REQUIRED ACTION A =>
In the supplied text on Ditto schema changes, what kind of change typically needs no versioning pattern?

SUPPLIED TEXT =>
*** Begin section ***
Ditto is schemaless: documents in a collection can have arbitrary fields, and the sync layer stores and replicates them without enforcing a schema. Because of this, **additive changes — adding new fields to existing documents — typically need no versioning pattern**. Old application code keeps reading the fields it already understands; how it handles unfamiliar extra fields is up to your deserializer, not Ditto itself.

This guide is for **breaking, non-additive changes**: changing a field's type, removing or renaming a field, or redefining the meaning of an existing field. These changes are not safe by default in a distributed mesh, because a peer running older application code may try to read a document whose schema it no longer recognizes, potentially causing crashes or incorrect behavior. Two equivalent patterns handle this safely; pick whichever fits your change.

## Prefer additive changes

Before reaching for a versioning pattern, ask whether you can just add a new field instead. Instead of changing `mileage` from miles to kilometers, add `mileage_km` alongside `mileage` and let application code read whichever field it understands.

<Warning>
  **Never change the type, remove, or rename an existing field without a versioning pattern.** Old peers still reading or writing the old schema may crash or return incorrect results — type changes on indexed fields in particular can produce wrong query results, because Ditto tracks only the most recently written data-type variant for a field. Prefer adding a new field; if the change is genuinely breaking, use one of the patterns below.
*** End section ***
DATA SECTION =>
*** Begin section ***
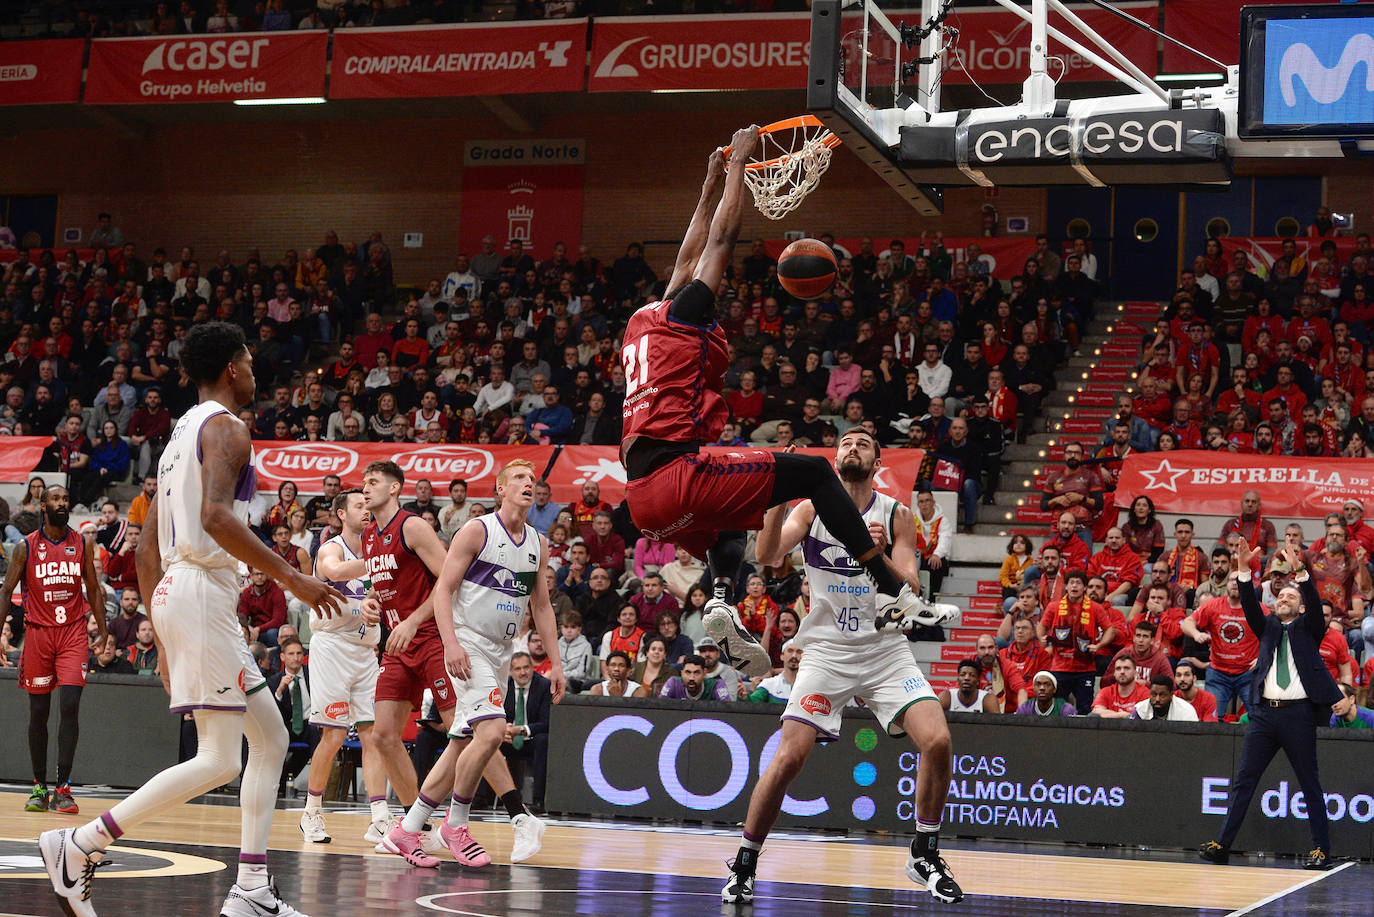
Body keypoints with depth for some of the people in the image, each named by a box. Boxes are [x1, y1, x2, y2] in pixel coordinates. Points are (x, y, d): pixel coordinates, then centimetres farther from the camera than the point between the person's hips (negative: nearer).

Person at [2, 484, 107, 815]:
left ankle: (62, 789, -11)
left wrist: (103, 631, 8)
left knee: (70, 706, -12)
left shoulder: (83, 544, 5)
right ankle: (39, 787, 15)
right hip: (37, 632, 0)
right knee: (39, 712, 4)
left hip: (73, 631, 0)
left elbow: (93, 589, 13)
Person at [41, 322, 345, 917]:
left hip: (173, 590, 10)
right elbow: (216, 516, -25)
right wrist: (291, 577, -21)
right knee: (218, 760, -11)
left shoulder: (181, 434, 22)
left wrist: (163, 641, 24)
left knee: (271, 737, 12)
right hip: (203, 591, -10)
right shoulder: (225, 427, -7)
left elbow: (147, 550, 22)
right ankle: (78, 845, -11)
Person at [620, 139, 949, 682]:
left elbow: (688, 256, 38)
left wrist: (711, 187, 46)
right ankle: (895, 594, -10)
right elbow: (720, 238, 6)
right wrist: (737, 161, 17)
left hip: (643, 501, 8)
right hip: (676, 473, -8)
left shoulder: (641, 323, 24)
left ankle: (722, 601, 4)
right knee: (812, 473, -1)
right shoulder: (687, 310, 3)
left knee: (727, 529, 36)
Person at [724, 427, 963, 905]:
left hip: (885, 647, 1)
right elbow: (767, 555, -13)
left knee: (937, 742, -16)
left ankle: (925, 855, 3)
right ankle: (744, 865, 3)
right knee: (788, 759, -13)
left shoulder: (896, 516, 2)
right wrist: (779, 498, -28)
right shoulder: (812, 509, 2)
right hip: (827, 650, -1)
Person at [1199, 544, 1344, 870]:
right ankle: (1222, 845, 0)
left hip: (1298, 713, -3)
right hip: (1264, 711, 3)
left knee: (1310, 785, 1)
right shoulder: (1268, 627, 19)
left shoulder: (1307, 628, 11)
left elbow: (1315, 604, -7)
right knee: (1243, 781, 0)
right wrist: (1244, 569, -10)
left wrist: (1300, 571, -22)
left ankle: (1321, 850, 4)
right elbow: (1250, 605, 4)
*** End section ***
REQUIRED ACTION B =>
Reproduce the rows word for word, from the line containing "left ankle: (925, 855, 3)" through the final line of the rows, both included.

EXERCISE RESPONSE A =>
Additive changes, meaning adding new fields to existing documents.

EXERCISE RESPONSE B =>
left ankle: (925, 855, 3)
right ankle: (744, 865, 3)
right knee: (788, 759, -13)
left shoulder: (896, 516, 2)
right wrist: (779, 498, -28)
right shoulder: (812, 509, 2)
right hip: (827, 650, -1)
Person at [1199, 544, 1344, 870]:
right ankle: (1222, 845, 0)
left hip: (1298, 713, -3)
right hip: (1264, 711, 3)
left knee: (1310, 785, 1)
right shoulder: (1268, 627, 19)
left shoulder: (1307, 628, 11)
left elbow: (1315, 604, -7)
right knee: (1243, 781, 0)
right wrist: (1244, 569, -10)
left wrist: (1300, 571, -22)
left ankle: (1321, 850, 4)
right elbow: (1250, 605, 4)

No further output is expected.